[Records excerpted from a collection]
● ● ● ●

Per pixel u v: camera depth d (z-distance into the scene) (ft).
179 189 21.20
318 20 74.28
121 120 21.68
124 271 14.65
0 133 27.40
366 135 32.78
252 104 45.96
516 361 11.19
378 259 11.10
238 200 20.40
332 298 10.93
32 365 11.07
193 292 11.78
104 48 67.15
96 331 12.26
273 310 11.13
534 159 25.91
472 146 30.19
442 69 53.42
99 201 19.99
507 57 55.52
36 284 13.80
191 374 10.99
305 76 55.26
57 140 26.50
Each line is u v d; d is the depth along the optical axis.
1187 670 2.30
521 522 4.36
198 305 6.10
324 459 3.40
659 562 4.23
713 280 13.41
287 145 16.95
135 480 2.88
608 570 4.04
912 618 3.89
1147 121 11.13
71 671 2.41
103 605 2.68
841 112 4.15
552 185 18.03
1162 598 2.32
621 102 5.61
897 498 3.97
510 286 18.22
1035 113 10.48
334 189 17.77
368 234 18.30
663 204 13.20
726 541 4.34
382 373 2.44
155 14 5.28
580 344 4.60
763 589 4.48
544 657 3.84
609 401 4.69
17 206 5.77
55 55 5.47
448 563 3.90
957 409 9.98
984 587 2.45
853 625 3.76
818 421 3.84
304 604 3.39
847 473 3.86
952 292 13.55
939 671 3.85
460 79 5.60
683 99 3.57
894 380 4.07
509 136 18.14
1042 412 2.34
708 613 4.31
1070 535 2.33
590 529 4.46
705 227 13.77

● ● ● ●

§ **Task details**: Report each line in the preceding entries that holds the string "depth".

§ **Task answer**:
Per pixel u v: camera depth d (z-distance into the scene) (ft).
Each line is u v d; d is the depth along the optical axis.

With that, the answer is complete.